COMMENTARY

Should Focal Therapy Be Used in Localized Prostate Cancer?

Gerald Chodak, MD

Disclosures

August 21, 2018

Hello. I'm Dr Gerald Chodak from Medscape. Today's topic is focal therapy of localized prostate cancer using high-intensity focused ultrasound (HIFU). It's based on a recent report in European Urology that was conducted in Europe and is based on 625 men treated at multiple centers.[1] They have a median follow-up now of 56 months.

They're reporting a high overall survival, a high metastasis-free survival, and a high [failure-free] survival. The strengths of this study are that it's prospective, it's multicentered, and it includes reasonable follow-up. I believe that there are a number of weaknesses in this study.

The authors have made a conclusion that, based on these findings, focal HIFU is effective in the intermediate-term or median-term follow-up period, as a way of managing men with localized prostate cancer. There are several questions that I can raise about the findings so far.

First, 28% of the men had low-risk disease and 55% of the men had Gleason 3 + 4 disease. Many [men in] these two groups would be reasonable candidates for active surveillance with a low risk for recurrence. Reporting data on the majority of men having those characteristics may not be very good proof of the effectiveness of this approach.

Second, they did not report results on erectile dysfunction, even though they did measure it using validated surveys. The results from those validated surveys show a high continence rate, with 20% having some amount of leakage, but it is relatively small.

The follow-up period is also troubling. They had a requirement that men have at least 6 months of follow-up, and although the median is 56 months, it would seem that a high percentage of the men have been treated for less than 2 years. Reporting anything on men with that short follow-up [time] does not help provide strong support for the effectiveness of that treatment.

The third [question is related to] biopsy results. Thus far, 25% of the men who had a biopsy had recurrent disease and were eligible to be retreated. It is a concern that [this] many men did not have their cancer eradicated effectively. At 5 years, the freedom from not having a repeat HIFU treatment was 78% for men with low-risk disease, 79% for men with intermediate-risk disease, and only 69% for men with high-risk disease. These findings do not provide great strength for the value of this approach.

Going forward, where does this leave us? A position paper published in European Urology from the European Association of Urology argues that, based on what we know so far, focal therapy must be considered an experimental treatment.[2] There's just not enough good data showing that this is an effective way to eradicate or control the disease.

The authors have argued that conducting a prospective randomized trial will be quite difficult, as it has been for some of the other treatments currently used for treating localized disease.
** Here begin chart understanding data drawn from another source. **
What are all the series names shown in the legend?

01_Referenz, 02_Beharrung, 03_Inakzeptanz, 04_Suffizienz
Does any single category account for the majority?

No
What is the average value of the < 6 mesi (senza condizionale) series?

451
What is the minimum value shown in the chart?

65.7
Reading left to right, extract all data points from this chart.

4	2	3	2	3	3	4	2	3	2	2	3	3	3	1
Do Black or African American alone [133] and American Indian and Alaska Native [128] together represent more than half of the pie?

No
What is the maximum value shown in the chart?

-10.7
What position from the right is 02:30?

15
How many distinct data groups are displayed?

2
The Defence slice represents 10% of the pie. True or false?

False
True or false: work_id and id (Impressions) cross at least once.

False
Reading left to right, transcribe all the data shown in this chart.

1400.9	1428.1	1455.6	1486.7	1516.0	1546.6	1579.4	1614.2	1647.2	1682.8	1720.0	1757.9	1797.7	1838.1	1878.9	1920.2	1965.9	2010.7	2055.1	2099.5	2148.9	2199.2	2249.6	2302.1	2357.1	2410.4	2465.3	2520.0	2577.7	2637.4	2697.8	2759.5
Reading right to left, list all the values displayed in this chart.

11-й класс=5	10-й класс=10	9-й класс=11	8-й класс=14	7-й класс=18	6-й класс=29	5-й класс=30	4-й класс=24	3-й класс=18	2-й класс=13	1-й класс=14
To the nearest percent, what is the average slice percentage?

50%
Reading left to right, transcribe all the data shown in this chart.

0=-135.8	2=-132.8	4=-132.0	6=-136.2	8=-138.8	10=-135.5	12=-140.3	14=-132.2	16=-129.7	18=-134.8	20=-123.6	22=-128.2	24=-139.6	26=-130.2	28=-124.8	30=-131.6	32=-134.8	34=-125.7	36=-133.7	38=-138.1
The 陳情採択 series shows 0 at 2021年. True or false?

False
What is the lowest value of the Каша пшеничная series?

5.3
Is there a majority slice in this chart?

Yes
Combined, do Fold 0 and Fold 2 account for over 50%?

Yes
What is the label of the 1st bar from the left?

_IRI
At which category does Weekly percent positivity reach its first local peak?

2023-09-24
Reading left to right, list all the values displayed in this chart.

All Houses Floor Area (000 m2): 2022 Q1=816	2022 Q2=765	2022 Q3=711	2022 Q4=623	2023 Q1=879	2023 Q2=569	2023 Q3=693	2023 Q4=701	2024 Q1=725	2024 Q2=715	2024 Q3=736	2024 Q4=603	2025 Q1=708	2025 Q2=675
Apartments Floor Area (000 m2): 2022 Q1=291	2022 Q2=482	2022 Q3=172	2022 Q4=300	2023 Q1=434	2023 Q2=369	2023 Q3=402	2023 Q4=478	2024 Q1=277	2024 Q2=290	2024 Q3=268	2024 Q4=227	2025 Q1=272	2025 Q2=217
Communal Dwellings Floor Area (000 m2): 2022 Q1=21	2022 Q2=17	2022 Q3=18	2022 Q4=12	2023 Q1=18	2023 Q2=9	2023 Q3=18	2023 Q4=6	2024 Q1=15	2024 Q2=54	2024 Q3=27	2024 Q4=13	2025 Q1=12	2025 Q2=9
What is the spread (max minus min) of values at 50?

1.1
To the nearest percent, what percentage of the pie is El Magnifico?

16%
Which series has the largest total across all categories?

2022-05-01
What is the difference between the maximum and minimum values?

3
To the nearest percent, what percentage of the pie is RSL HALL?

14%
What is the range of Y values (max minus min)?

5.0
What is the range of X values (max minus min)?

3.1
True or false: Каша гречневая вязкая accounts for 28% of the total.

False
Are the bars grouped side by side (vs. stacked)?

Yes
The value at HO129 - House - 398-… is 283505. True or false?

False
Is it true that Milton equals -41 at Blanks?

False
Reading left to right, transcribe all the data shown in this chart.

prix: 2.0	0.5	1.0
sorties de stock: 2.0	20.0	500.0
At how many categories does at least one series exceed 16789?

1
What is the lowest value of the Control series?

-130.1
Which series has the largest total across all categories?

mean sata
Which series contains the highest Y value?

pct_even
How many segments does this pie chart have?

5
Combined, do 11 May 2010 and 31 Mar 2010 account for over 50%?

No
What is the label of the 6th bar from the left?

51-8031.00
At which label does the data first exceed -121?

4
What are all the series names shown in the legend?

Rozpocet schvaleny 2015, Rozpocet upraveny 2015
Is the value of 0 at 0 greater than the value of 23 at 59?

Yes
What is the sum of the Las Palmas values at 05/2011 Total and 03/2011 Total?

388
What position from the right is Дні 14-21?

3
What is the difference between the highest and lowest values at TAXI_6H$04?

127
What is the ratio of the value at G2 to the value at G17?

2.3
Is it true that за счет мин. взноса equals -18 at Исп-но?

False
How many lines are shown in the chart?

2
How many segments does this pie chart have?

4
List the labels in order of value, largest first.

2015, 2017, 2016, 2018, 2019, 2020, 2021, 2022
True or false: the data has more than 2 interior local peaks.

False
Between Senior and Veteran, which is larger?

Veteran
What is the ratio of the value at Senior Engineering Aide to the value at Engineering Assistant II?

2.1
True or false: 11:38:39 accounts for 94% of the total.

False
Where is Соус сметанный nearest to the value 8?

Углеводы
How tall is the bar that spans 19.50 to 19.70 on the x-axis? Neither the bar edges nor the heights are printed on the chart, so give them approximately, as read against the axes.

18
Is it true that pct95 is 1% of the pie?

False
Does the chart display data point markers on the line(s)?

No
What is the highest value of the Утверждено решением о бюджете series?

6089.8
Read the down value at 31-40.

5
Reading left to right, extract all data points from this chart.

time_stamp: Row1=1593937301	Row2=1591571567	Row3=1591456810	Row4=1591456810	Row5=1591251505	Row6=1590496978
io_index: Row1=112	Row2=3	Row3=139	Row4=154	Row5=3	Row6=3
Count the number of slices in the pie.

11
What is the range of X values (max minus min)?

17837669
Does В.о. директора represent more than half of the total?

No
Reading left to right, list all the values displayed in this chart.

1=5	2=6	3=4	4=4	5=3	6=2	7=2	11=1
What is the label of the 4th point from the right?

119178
However, this is not an argument for why we should accept these results and make it a reasonable alternative therapy. For now, the argument in favor of focal therapy needs much more support. Showing [results from these immature] data does not provide great confidence that focal therapy is going to prove to be a valuable way to manage these men.

Is it going to be a good treatment for men who don't need to be treated at all? Is that an argument in favor of doing focal therapy, so that men avoid some of the psychological trauma of watching their disease without active therapy? I do not believe that that's how we should back into a treatment for managing men who don't need treatment at all.

I look forward to your comments. Thank you.